地元との「共存共栄」を重視し、電源開発を進めてきたレノバ。写真は書道家でもある漁業関係者から贈られた書の前に立つ木南社長

再エネ普及、地域とともに

 再生可能エネルギー発電専業の事業会社であるレノバが5月30日、創立20周年の節目を迎える。環境・エネルギーコンサル、リサイクル事業を経て2012年に再生可能エネ発電事業に本格参入した。大規模太陽光(メガソーラー)から始まり、木質バイオマス、地熱、そして洋上風力へと発電事業の領域を着実に広げ、再生可能エネ発電事業者として国内屈指の規模に成長を遂げつつある。「再生可能エネルギー普及の時計の針を少しでも前に進めたい」と話す創業者の木南陽介社長と、CTO(最高技術責任者)として技術部門を指揮する小川知一常務執行役員・エンジニアリング本部長への取材を中心に、これまでの歩みと、将来展望を紹介する。

20年の歩み/「半歩先を」脈々と受け継ぎ

 再生可能エネルギー電源の開発・運営を通じて成長軌道をたどるレノバ。その原点は、大学で環境政策論・環境物質論を専攻した木南氏が、卒業後、マッキンゼーを経て、2000年の「ごみゼロの日(5月30日)」に設立したベンチャー企業だ。

 当時の社名はリサイクルワン。環境・エネルギー分野の調査・コンサルティング事業会社として、数人でスタートを切った。

 そこで培った人脈、知見を足掛かりとして、06年にリサイクル事業参入を果たし、国内で容器包装リサイクル工場を2カ所立ち上げた。興味深いのはこの時すでに、今に連なるエンジニアリング思想が根付いていた点だ。リサイクル工場は木南氏が初めて手掛けた大型投資だったが、リスクを恐れず、当時欧州で実用化が進んでいた最新のプラスチックソーティング技術を投入した。

 「既存の技術を使うのは手堅いけれど、面白くない。今あるものを良くするために半歩先、一歩先の技術を取り入れたいと常に思っている」(木南氏)。

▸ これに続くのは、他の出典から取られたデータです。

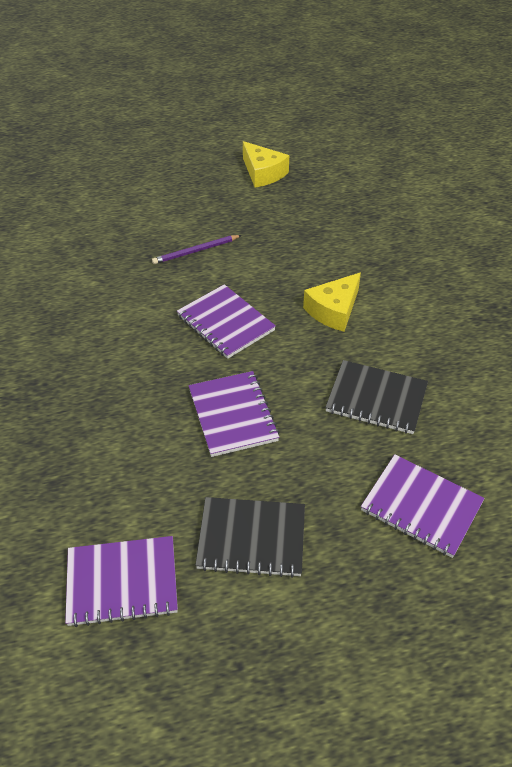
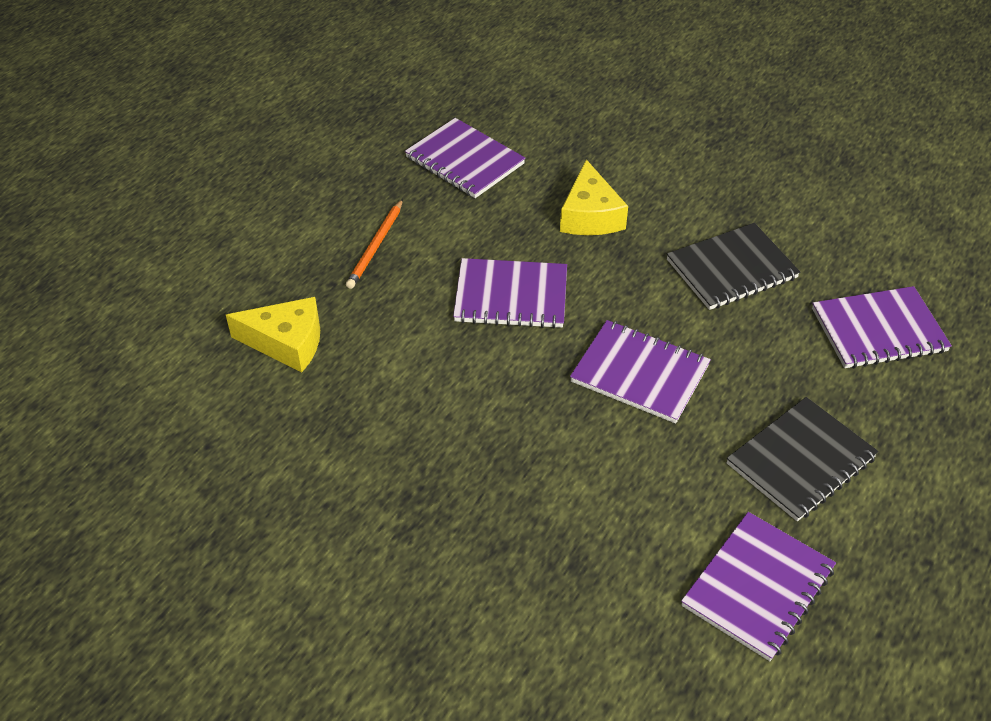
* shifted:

この志向は、その後の再生可能エネ開発にも脈々と受け継がれていく。

 次に大きな転機になったのが、11年3月11日の東日本大震災だ。エネルギー政策が転換を迫られ、木南氏がいずれ参入をと考えていた再生可能エネの注目度が高まった。FIT(再生可能エネルギー固定価格買取制度)導入も決まり、海外の再生可能エネ、FITに関して知見を有していたことから、他社に先駆け12年から本格的に事業を開始した。

 続く13年12月には社名を「レノバ」に変更し、再生可能エネ専業の事業会社として新たにスタートを切った。同社が開発した初のメガソーラー水郷潮来ソーラー発電所(1万5300キロワット、茨城県潮来市)が稼働を始めたのはその2カ月後だ。

 再生可能エネ事業参入から8年余りが経ち、20年5月末時点でレノバが運営するメガソーラーは11カ所・31万キロワット、バイオマスは1カ所・2万キロワットまで拡大した。建設・工事中案件、開発中案件を加えると、同社が関わる国内外の案件の規模は180万キロワットに達する。

 現在の社員数は約200人。太陽光、木質バイオマス、地熱に続いて、今後は秋田県由利本荘市沖での洋上風力発電事業の検討が本格化する。組織が拡大しても創業期の姿勢からぶれることなく、再生可能エネ分野の最先端を歩み続けている。